Он кивнул и перевел бинокль на село. В нем происходило что-то странное, никак не поддающееся логике. Впрочем, события последних суток вообще не вписывались в привычные рамки. Все – и жители, и пленные мотострелки, и сами повстанцы, кстати, в очень немногочисленном составе, бродили по деревне Мели совершенно безоружные, не обращая внимания ни друг на друга, ни на блокирующих их русских вояк. Да и русские сами вели себя крайне странно. Вместо того, чтобы воспользовавшись каким-то всеобщим похмельем, ворваться в село и начать резню, освобождая пленных и приканчивая на месте ошалевших от удачи повстанцев, внимательно наблюдали за всеми перемещениями, но двигаться в село не спешили.
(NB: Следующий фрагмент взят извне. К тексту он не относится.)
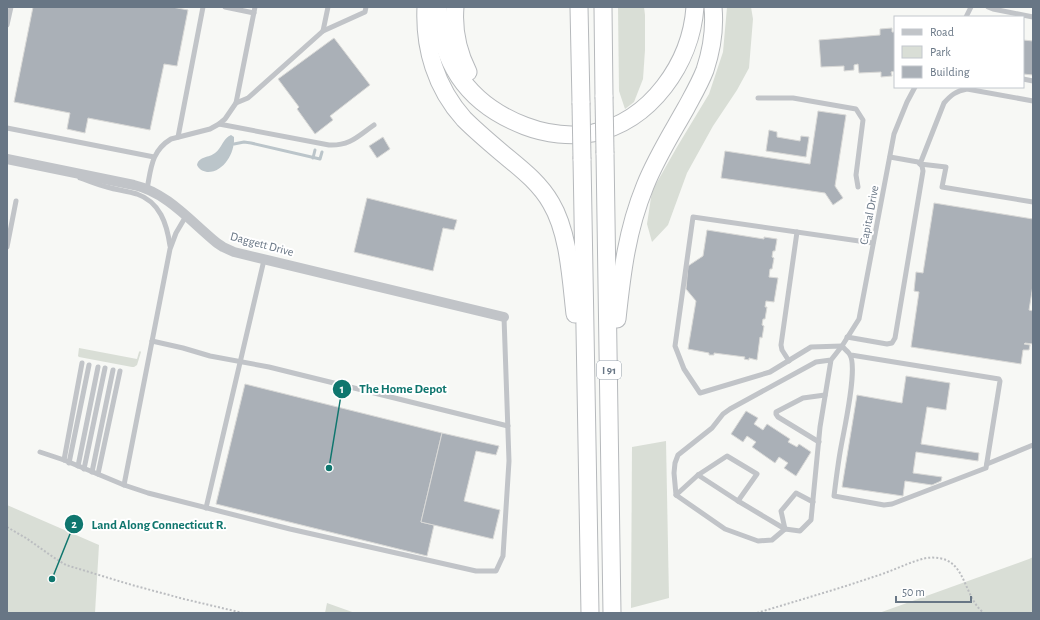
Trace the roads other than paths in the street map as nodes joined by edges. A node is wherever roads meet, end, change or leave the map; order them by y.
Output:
1 (11, 7) edge
2 (203, 7) edge
3 (225, 7) edge
4 (255, 7) edge
5 (328, 7) edge
6 (366, 7) edge
7 (426, 7) edge
8 (438, 7) edge
9 (455, 7) edge
10 (579, 7) edge
11 (603, 7) edge
12 (684, 7) edge
13 (695, 7) edge
14 (713, 7) edge
15 (971, 7) edge
16 (988, 7) edge
17 (254, 13) junction
18 (966, 16) edge
19 (1033, 17) edge
20 (7, 25) edge
21 (323, 31) junction
22 (915, 88) edge
23 (758, 98) dead end
24 (651, 101) junction
25 (1033, 101) edge
26 (236, 103) junction
27 (219, 124) junction
28 (374, 125) dead end
29 (522, 125) junction
30 (7, 128) edge
31 (178, 137) junction
32 (154, 157) junction
33 (890, 157) junction
34 (7, 159) edge
35 (920, 164) junction
36 (47, 167) junction
37 (858, 187) dead end
38 (147, 188) junction
39 (16, 201) dead end
40 (1033, 202) edge
41 (186, 216) junction
42 (797, 232) junction
43 (873, 243) junction
44 (7, 247) edge
45 (170, 249) junction
46 (264, 260) junction
47 (504, 317) joint
48 (847, 337) junction
49 (152, 341) junction
50 (842, 346) junction
51 (851, 355) junction
52 (831, 360) junction
53 (788, 361) junction
54 (240, 362) junction
55 (82, 363) dead end
56 (89, 365) dead end
57 (98, 366) dead end
58 (105, 368) dead end
59 (113, 370) dead end
60 (120, 371) dead end
61 (609, 395) junction
62 (825, 395) junction
63 (586, 404) junction
64 (508, 426) junction
65 (819, 442) junction
66 (1033, 445) edge
67 (40, 452) dead end
68 (64, 460) junction
69 (69, 463) junction
70 (987, 464) junction
71 (81, 468) junction
72 (95, 473) junction
73 (698, 475) junction
74 (124, 485) junction
75 (676, 495) junction
76 (738, 501) junction
77 (813, 502) junction
78 (206, 508) junction
79 (785, 528) junction
80 (590, 613) edge
81 (612, 613) edge

1 - 20 lane
2 - 31 lane
3 - 17 lane
4 - 17 lane
5 - 21 lane
6 - 21 lane
7 - 63 highway
8 - 29 highway
9 - 29 highway
10 - 63 highway, I 91, bridge
11 - 61 highway, I 91, bridge
12 - 24 highway
13 - 24 highway
14 - 61 highway
15 - 18 lane
16 - 19 lane
17 - 26 lane
21 - 26 lane
22 - 33 lane, Capital Drive
23 - 37 lane
24 - 29 highway
25 - 35 lane
26 - 27 lane
27 - 28 lane
27 - 31 lane
30 - 32 lane
31 - 32 lane
32 - 38 lane
33 - 35 lane
33 - 43 lane, Capital Drive
34 - 36 street, Daggett Drive
35 - 40 lane
35 - 48 lane
36 - 38 street, Daggett Drive
36 - 45 lane
38 - 41 street, Daggett Drive
39 - 44 lane
41 - 45 lane
41 - 46 street, Daggett Drive
42 - 43 lane
42 - 53 lane
42 - 53 lane
43 - 48 lane, Capital Drive
45 - 49 lane
46 - 47 street, Daggett Drive
46 - 54 lane
47 - 64 lane
48 - 50 lane, Capital Drive
49 - 54 lane
49 - 74 lane
50 - 51 lane
50 - 52 lane, Capital Drive
50 - 53 lane
51 - 70 lane
51 - 70 lane
52 - 62 lane
52 - 75 lane
54 - 64 lane
54 - 78 lane
55 - 68 lane
56 - 69 lane
57 - 71 lane
58 - 71 lane
59 - 72 lane
60 - 72 lane
61 - 81 highway, I 91
62 - 65 lane
62 - 65 lane
63 - 80 highway, I 91
64 - 78 lane
65 - 77 lane
66 - 70 lane
67 - 68 lane
68 - 69 lane
69 - 71 lane
71 - 72 lane
72 - 74 lane
73 - 75 lane
73 - 76 lane
73 - 76 lane
74 - 78 lane
75 - 79 lane
76 - 79 lane
77 - 79 lane
77 - 79 lane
Будто чего-то опасались, словно заразиться вот этой абсолютной безучастностью, нетрезвым бездельем, враз охватившим всех, блокированных в деревушке.
У Бахвы даже пробежала мысль, что жители договорились выдать повстанцев и заложников, и потому все ждут какого-то назначенного часа, чтобы начать операцию по освобождению. Или поддавшись всеобщему безучастью, сдаться в плен. По крайней мере, нечто подобное пытался прочесть на ничего не выражающих лицах повстанцев Бахва. Землистых, почерневших от въевшейся грязи, давно не мытых лицах, лишенных всякого выражения, будто стертого некой высшей силой.
Но то же самое выражение присутствовало и на лицах жителей села, разве что выглядели они свежее, а оттого в них присутствовала хоть какая-то искра человечности.
И еще одно, на что Бахва обратил внимание с самого начала, но, поддавшись магии пустых лиц, не сразу осознал. Многие – в том числе и пленные русские и сами повстанцы, да и жители деревушки, имели ранения, в том числе, довольно серьезные. Но никакой медицинской помощи им оказано не было. Ни повязок, ни шин, ничего. Более того, никто на это, в том числе и сами пострадавшие, кажется, утратившие всякие человеческие эмоции, не обращали внимания, бродили, то сбиваясь в группы, то снова в беспорядке расходясь, по единственной улочке в селе, в каком-то вроде как полнейшем беспорядке. Однако со временем, после нескольких часов бдения, Бахва стал постигать скрытый от глаз смысл перемещений. Жители заходили в дома, возможно, их собственные, иногда в гости к соседям, иной раз просто собирались на улице. Вроде как говорили о чем-то, тогда к ним подходили и пленные и ополченцы. Но стоило группе стать большей человек двадцати, все немедленно расходились по сторонам. Жители снова шли в дома, ополченцы пытались следовать за ними, но удерживаемые некой неведомой силой, останавливались, не в силах перешагнуть порог. В равной степени и пленные – они лишь бродили бестолково по селу, мыкались у ворот, но ни постучать, ни зайти внутрь, не спешили.